▶ [INSTRUCTION A]
Answer these questions using the paper on Mennonite conscientious objectors below:
(i) In what year did the US enter the First World War?
(ii) Which state was Honora Becker from?
(iii) Who wrote the book American Mennonites and the Great War?

▶ [EXTRACT TO READ]
= = = = =

Conscientious Objection to Military Service among Mennonites during World War I:

Challenges, Resistance, and Long-Term Impact

Timo Novak

Phillip Gollner

CORE 176: Mennonites, Amish, American Religion (Research and Writing, RW)

14 April 2025




Conscientious Objection to Military Service among Mennonites during World War I:

Challenges, Resistance, and Long-Term Impact

Abstract

During the First World War, Mennonite conscientious objectors in the US refused to

participate in military service due to their deeply rooted religious convictions in nonresistance.

However, their refusal met with the opposition of the US government and society. This paper

examines the historical and political context of their stance, the legal, political, and social

challenges that Mennonite consciousness objectors faced, and the long-term impact of their

objections. It starts with Mennonite theology and the historical context of Mennonites in North

,America and the entry of the US into the War, then continues with the Selective Service Act, the

war propaganda and the anti-German sentiment, and the consequences of consciousness

objection in the Second World War and ends with analyzing the intensity of the experiences. By

analyzing governmental policies, societal reactions and, individual experiences, this research

highlights how extreme Mennonites experienced the First World War, and how their struggles

helped shape future policies on conscientious objection to military service. While existing

research focuses on broad community actions and governmental activity, this paper adds a

human perspective by providing individual stories of Mennonites who objected to military

service.


Paper

“I was an outsider,” recalled Honora Becker in her interview about her time during the

First World War. Because she was Mennonite, she was not allowed to participate in school play

and was treated with suspicion in her own country (16). Mennonites are a Christian group with

European, mostly German, origins. They are known for their centuries-long commitment to

nonresistance. But when the US entered the First World War in 1917, many Mennonites were

forced to take part in military service. Through the personal experiences of Mennonites Joel

Sprunger from Indiana, Honora Becker from Oregon, and John Neufeld from Kansas who served

in New Mexico, this paper will explore how Mennonites handled this situation. It answers two

central questions: Why was it so difficult for Mennonites to maintain their position of

nonresistance during the First World War, and why does their resistance matter even today?

Based on those questions, this paper argues that Mennonites conscientious objectors (COs)

struggled to maintain their stance because they faced extreme legal, political, and social

challenges in a country that was mobilizing for the biggest war until that point. But still, their

, resistance was the beginning of a shift that led to the result that conscientious objection has been

recognized and handled differently in the United States since the First World War.

One secondary source I will use in my paper is the book American Mennonites and the

Great War by Gerlof D. Homan. This book is a purely factual book that gives historical data and

explains the happenings chronologically. It mainly focuses on policies that were established both

before and during the War, as well as after the War, and how Mennonites reacted to them.

= = = = =

▶ [INSTRUCTION B] Rewrite part of the listing below as a numbered list. Start at the line "What is the maximum value shown in the chart?" and end at the last line of the listing, both included. Leave out blank lines and any pictures.

(Images of plotted data)
= = = = =

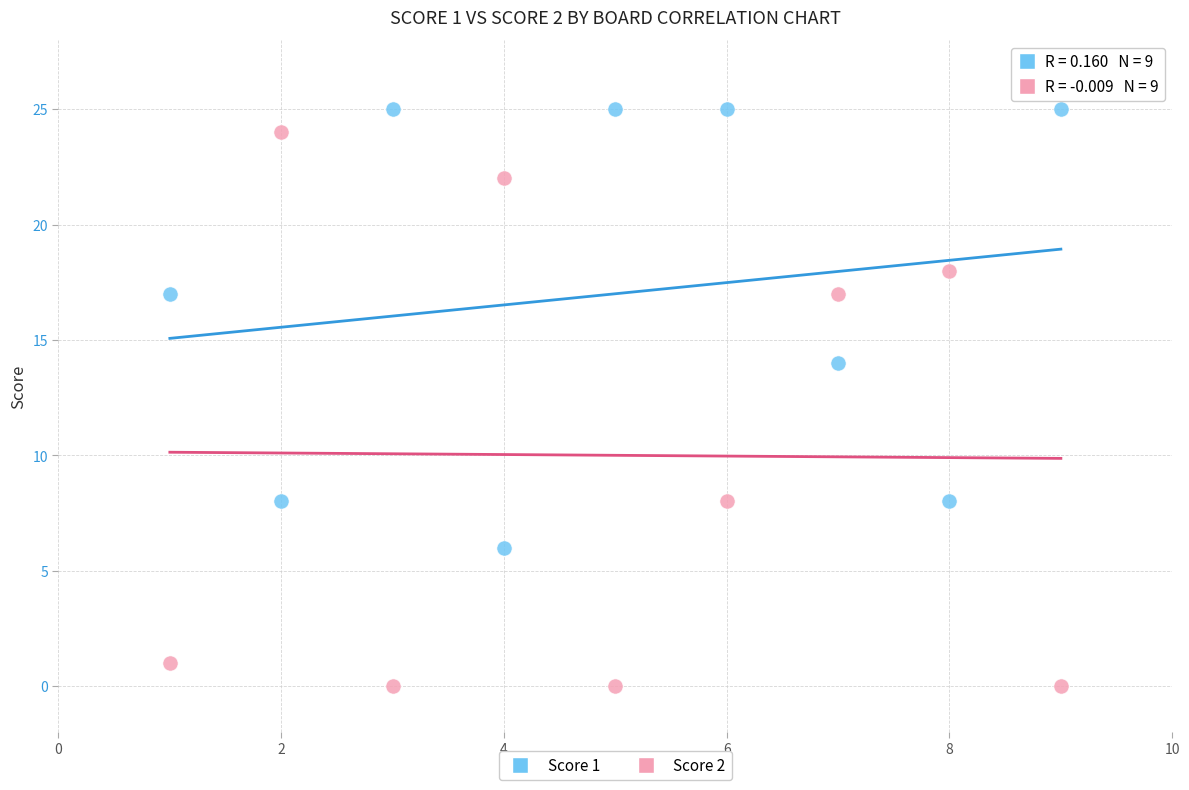

Across all data points, what is the range of X values (max minus min)?

8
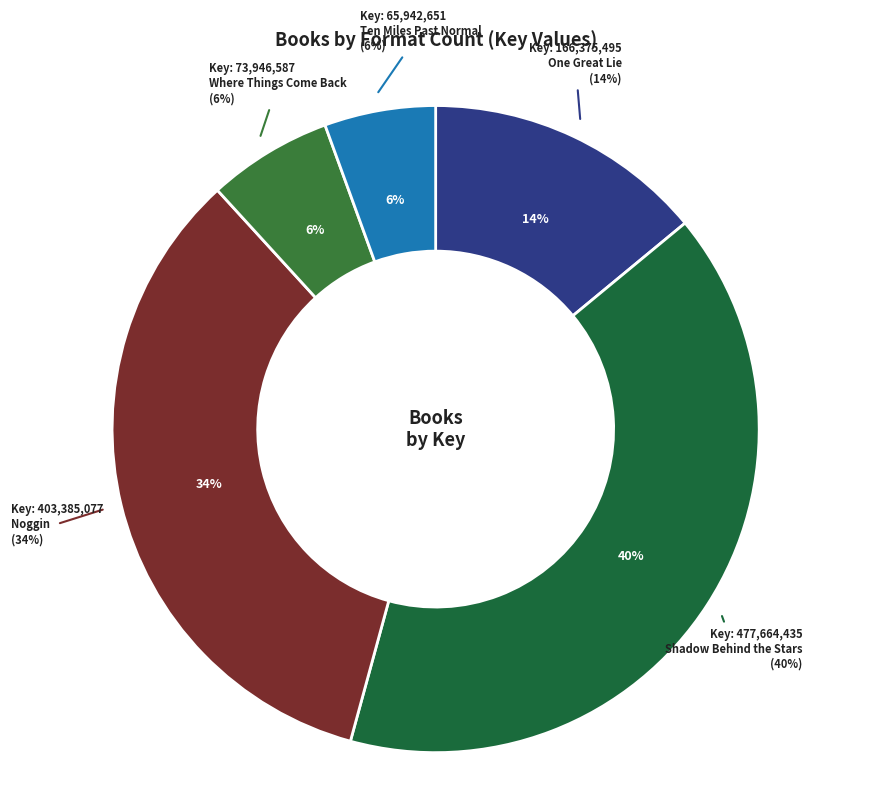

What is the smallest slice in the pie chart?

Ten Miles Past Normal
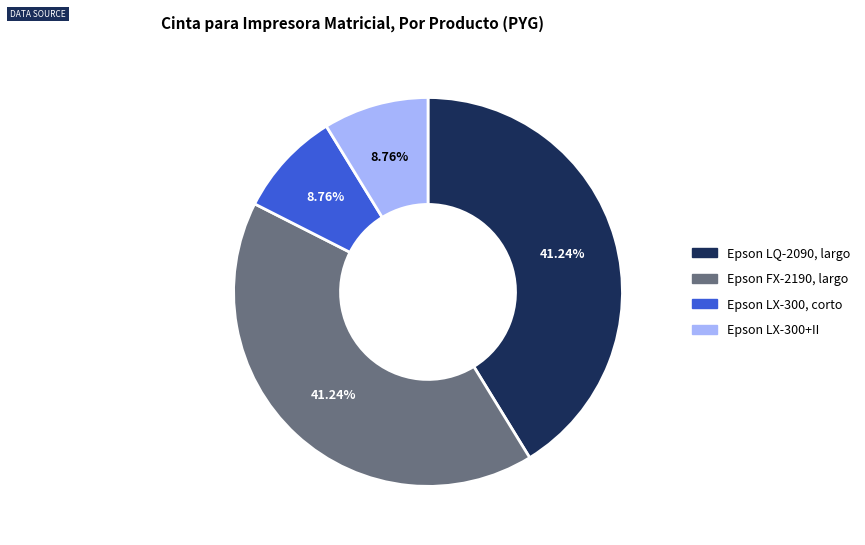

Combined, do Epson LX-300, corto and Epson LX-300+II account for over 50%?

No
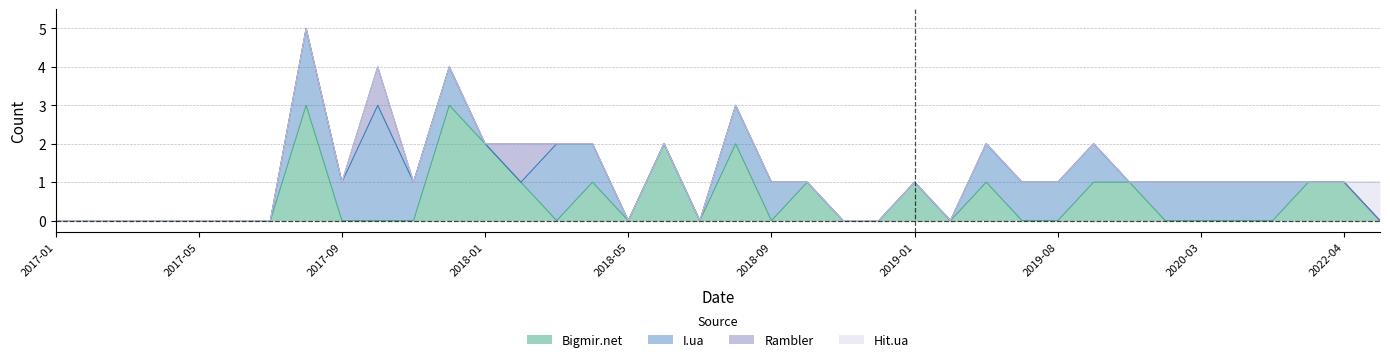

Reading right to left, transcribe all the data shown in this chart.

Bigmir.net: 2024-03=0	2022-04=1	2020-10=1	2020-08=0	2020-05=0	2020-03=0	2020-01=0	2019-11=1	2019-09=1	2019-08=0	2019-07=0	2019-03=1	2019-02=0	2019-01=1	2018-12=0	2018-11=0	2018-10=1	2018-09=0	2018-08=2	2018-07=0	2018-06=2	2018-05=0	2018-04=1	2018-03=0	2018-02=1	2018-01=2	2017-12=3	2017-11=0	2017-10=0	2017-09=0	2017-08=3	2017-07=0	2017-06=0	2017-05=0	2017-04=0	2017-03=0	2017-02=0	2017-01=0
I.ua: 2024-03=0	2022-04=0	2020-10=0	2020-08=1	2020-05=1	2020-03=1	2020-01=1	2019-11=0	2019-09=1	2019-08=1	2019-07=1	2019-03=1	2019-02=0	2019-01=0	2018-12=0	2018-11=0	2018-10=0	2018-09=1	2018-08=1	2018-07=0	2018-06=0	2018-05=0	2018-04=1	2018-03=2	2018-02=0	2018-01=0	2017-12=1	2017-11=1	2017-10=3	2017-09=1	2017-08=2	2017-07=0	2017-06=0	2017-05=0	2017-04=0	2017-03=0	2017-02=0	2017-01=0
Rambler: 2024-03=0	2022-04=0	2020-10=0	2020-08=0	2020-05=0	2020-03=0	2020-01=0	2019-11=0	2019-09=0	2019-08=0	2019-07=0	2019-03=0	2019-02=0	2019-01=0	2018-12=0	2018-11=0	2018-10=0	2018-09=0	2018-08=0	2018-07=0	2018-06=0	2018-05=0	2018-04=0	2018-03=0	2018-02=1	2018-01=0	2017-12=0	2017-11=0	2017-10=1	2017-09=0	2017-08=0	2017-07=0	2017-06=0	2017-05=0	2017-04=0	2017-03=0	2017-02=0	2017-01=0
Hit.ua: 2024-03=1	2022-04=0	2020-10=0	2020-08=0	2020-05=0	2020-03=0	2020-01=0	2019-11=0	2019-09=0	2019-08=0	2019-07=0	2019-03=0	2019-02=0	2019-01=0	2018-12=0	2018-11=0	2018-10=0	2018-09=0	2018-08=0	2018-07=0	2018-06=0	2018-05=0	2018-04=0	2018-03=0	2018-02=0	2018-01=0	2017-12=0	2017-11=0	2017-10=0	2017-09=0	2017-08=0	2017-07=0	2017-06=0	2017-05=0	2017-04=0	2017-03=0	2017-02=0	2017-01=0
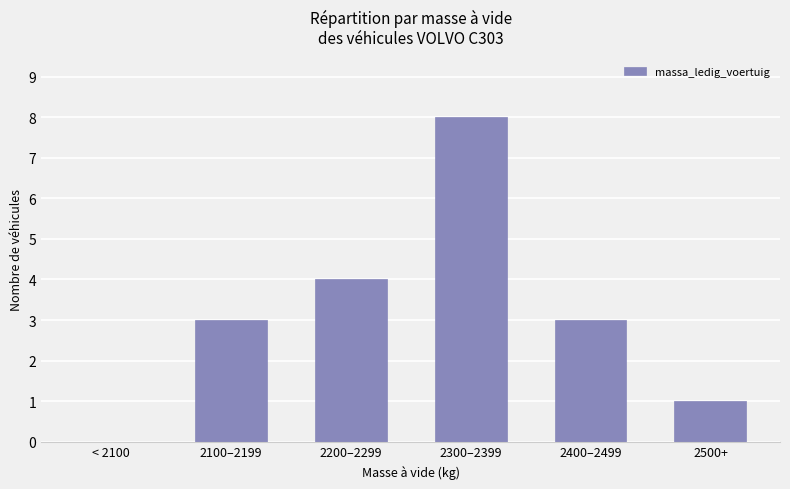

What is the maximum value shown in the chart?

8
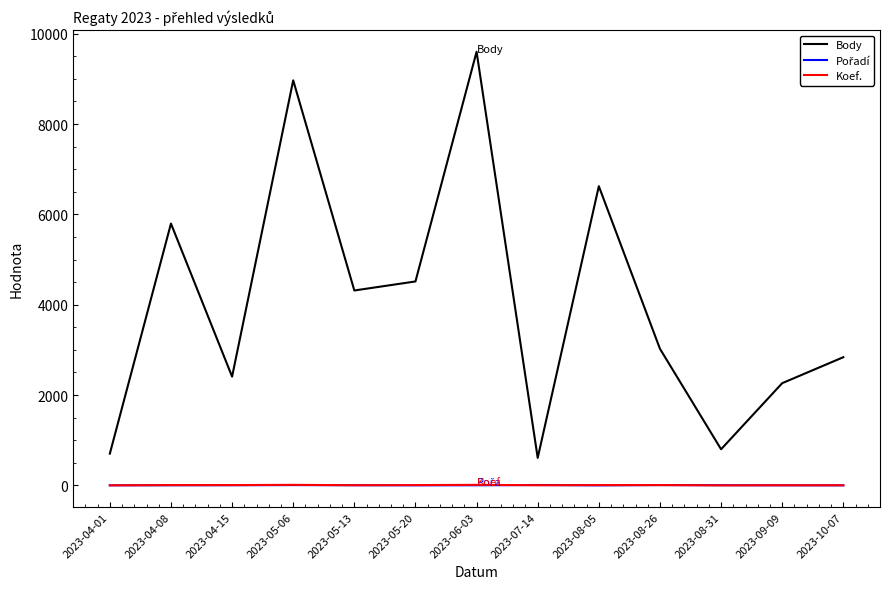

How many interior local valleys does the Body series have?

4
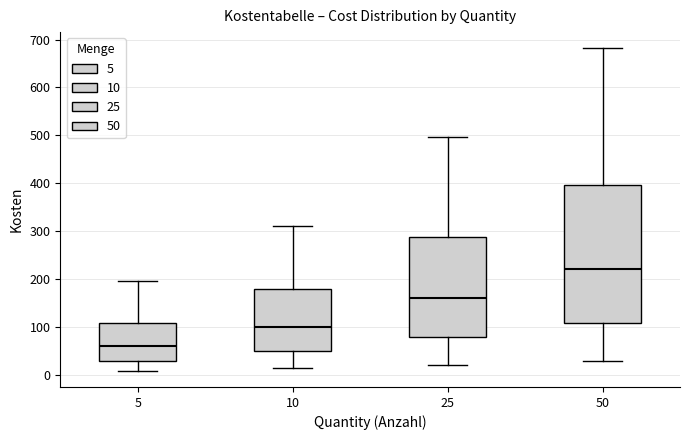

Which box is the tallest, from its lower edge to its upper edge?

50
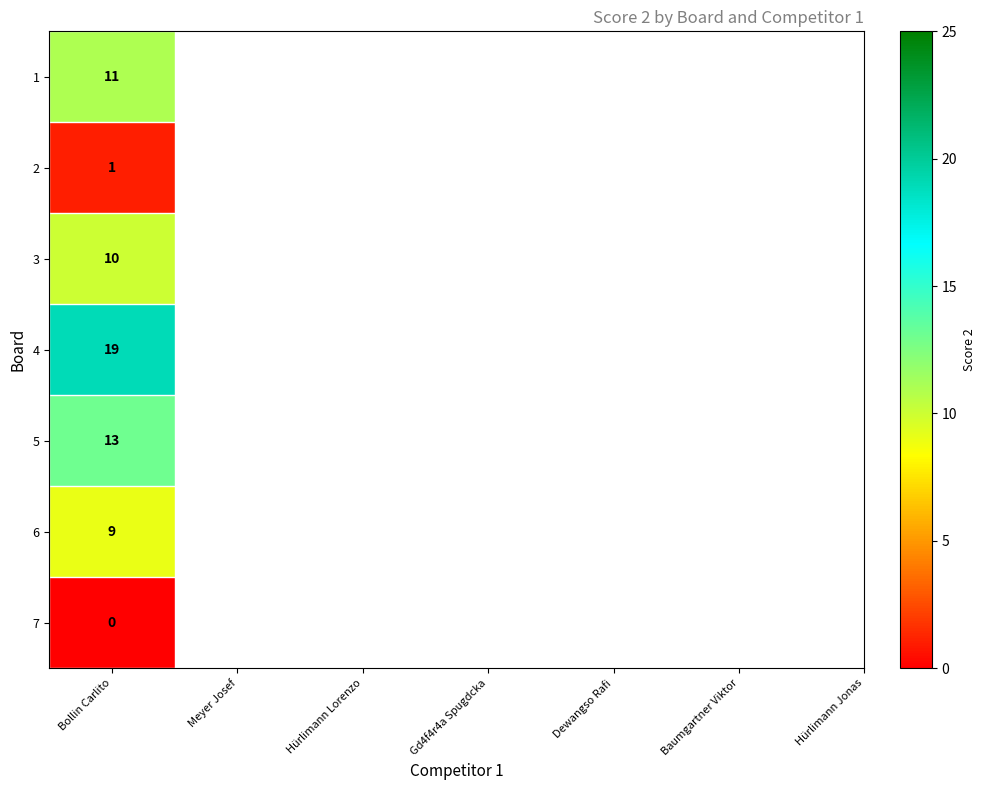

True or false: the data shows 5 at 4.

False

= = = = =

▶ [EXPECTED OUTPUT A]
(i) 1917
(ii) Oregon
(iii) Gerlof D. Homan

▶ [EXPECTED OUTPUT B]
1. What is the maximum value shown in the chart?
2. 8
3. How many interior local valleys does the Body series have?
4. 4
5. Which box is the tallest, from its lower edge to its upper edge?
6. 50
7. True or false: the data shows 5 at 4.
8. False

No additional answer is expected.